The cast, especially Sterling K. Brown and Taylor Russell, nearly rescue this Oscar-hyped movie from itself
WAVES SPEC D: Trey Edward Shults. U.S. 135 min. Sep 14, 10 am, Winter Garden Sep 15, 2:45 pm, Ryerson. Rating: NN
During the Q&A following the Toronto International Film Festival premiere of Waves, the cast jumped right into addressing racial optics – the elephant in the room, if you will – before anyone could even ask about it.
The drama, which arrived here with all kinds of Oscar hype and People’s Choice Award buzz, is about a well-off Black family in Miami. The filmmaker, Trey Edward Shults, is white.

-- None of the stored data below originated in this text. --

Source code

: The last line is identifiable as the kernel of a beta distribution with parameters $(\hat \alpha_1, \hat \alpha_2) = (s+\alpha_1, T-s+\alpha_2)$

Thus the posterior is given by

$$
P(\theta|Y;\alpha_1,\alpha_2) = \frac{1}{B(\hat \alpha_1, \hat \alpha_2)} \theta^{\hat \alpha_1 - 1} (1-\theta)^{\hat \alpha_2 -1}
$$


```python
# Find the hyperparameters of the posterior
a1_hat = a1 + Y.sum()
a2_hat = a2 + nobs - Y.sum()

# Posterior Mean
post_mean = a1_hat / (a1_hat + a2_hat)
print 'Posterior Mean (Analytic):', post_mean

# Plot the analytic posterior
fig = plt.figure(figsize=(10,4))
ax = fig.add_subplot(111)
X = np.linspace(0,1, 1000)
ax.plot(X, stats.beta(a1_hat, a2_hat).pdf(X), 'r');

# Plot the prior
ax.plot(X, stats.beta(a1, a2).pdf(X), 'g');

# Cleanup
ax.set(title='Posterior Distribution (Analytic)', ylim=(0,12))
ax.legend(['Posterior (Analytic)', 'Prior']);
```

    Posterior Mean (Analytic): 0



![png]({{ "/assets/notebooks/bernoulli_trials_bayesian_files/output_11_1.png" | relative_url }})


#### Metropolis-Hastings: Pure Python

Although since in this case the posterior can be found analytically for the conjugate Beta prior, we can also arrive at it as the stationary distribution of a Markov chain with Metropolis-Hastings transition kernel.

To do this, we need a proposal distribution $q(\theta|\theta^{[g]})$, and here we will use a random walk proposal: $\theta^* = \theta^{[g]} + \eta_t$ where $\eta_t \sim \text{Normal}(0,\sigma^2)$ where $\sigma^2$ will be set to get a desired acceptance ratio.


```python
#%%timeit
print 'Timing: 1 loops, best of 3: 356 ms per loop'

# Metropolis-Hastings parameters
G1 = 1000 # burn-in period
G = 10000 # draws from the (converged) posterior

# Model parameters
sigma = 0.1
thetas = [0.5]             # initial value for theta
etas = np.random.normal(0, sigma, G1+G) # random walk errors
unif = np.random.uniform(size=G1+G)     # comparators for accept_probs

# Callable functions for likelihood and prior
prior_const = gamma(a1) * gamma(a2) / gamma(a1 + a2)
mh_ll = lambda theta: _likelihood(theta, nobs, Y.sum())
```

The actors preempted the debate around white directors telling Black stories by explaining that Shults was “collaborative” with his cast, giving them the room to create their characters. They used words like “honest,” “authentic,” “progressive” and “good listener.”
“I was grateful for all of those things,” said Renée Elise Goldsberry, who expressed appreciation for being given the space to play a Black mother. “These are things that need to be seen.”
“We can bridge that gap and narrow that line between white and Black in the story,” added Kelvin Harrison Jr., after explaining how Shults never imposed his own childhood experiences onto his characters. “See that humanity goes so much further.”
The story, in as much as Waves commits to one, could have been about any family. Harrison Jr. plays Tyler, a star athlete who is pushed to excel by a stern but loving father (Sterling K. Brown). That pressure leads to substance abuse and tragedy that I won’t spoil. Tyler is the focus in the film’s first half before the bifurcated structure shifts focus to his sister Emily (a graceful Taylor Russell). In both halves, the characters juggle school, family and romantic relationships. Euphoria’s Alexa Demie plays Tyler’s girlfriend while Lucas Hedges pops up as a paramour to Emily.
The structural split is a hacky gimmick favoured by celebrated filmmakers like Alejandro González Iñárritu and Derek Cianfrance. Shults and DP Drew Daniels’s aggressive camera work, as well as the film’s ponderous themes, certainly recalls their films. But Waves is also full of throbbing beauty, with shots that float Terrence Malick-like to the sounds of Kendrick Lamar and Kanye West. I crave this kind of cross-pollination between art film and hip-hop – like a feature film spin on Beyoncé’s Lemonade – but I wish it was tied to a film that understands the story it’s telling.
Chief among the film’s strengths is the cast: Brown, Harrison, Goldsberry and especially Canada’s Russell are great. They fight for attention against filmmaking that draws attention to itself and they often succeed. I can’t wait to revisit a soft-spoken, heartbreaking father-daughter scene between Brown and Russell over and over, likely as a clip shown at awards ceremonies. That moment very nearly saves this movie from itself.
Race isn’t a major theme in Waves – Shults’s concerns are more vague and ephemeral – but the casting naturally adds shades and implications.
The director may be fashioning himself as a colour-blind filmmaker. In his previous film, It Comes At Night, he cast Aussie Joel Edgerton as father opposite Harrison Jr. But feigning colour blindness can also feel like claiming ignorance. And Waves can feel down right ignant.
Waves doesn’t seem particularly concerned about how a story about fatherhood and toxic masculinity becomes a conversation about Black fathers and Black masculinity. Nor does the film consider how its split narrative structure creates a parallel between the two young men: Harrison Jr.’s Tyler and Hedges’ Luke.
The former is Black. His sexuality is tied to his masculinity. Both of those things are at the root of the film’s central tragedy, which casts a shadow over everything. Hedges’ Luke, on the other hand, is white. His sexuality comes off as sensitive, awkward and adorable, a stark relief to Tyler’s threatening manhood. Once I noticed that contrast, I couldn’t think about anything else when it comes to this movie.
Waves can work beautifully as a flighty family melodrama that has next to nothing to do with race. But only if you have the luxury to think that way. Perhaps Shults does.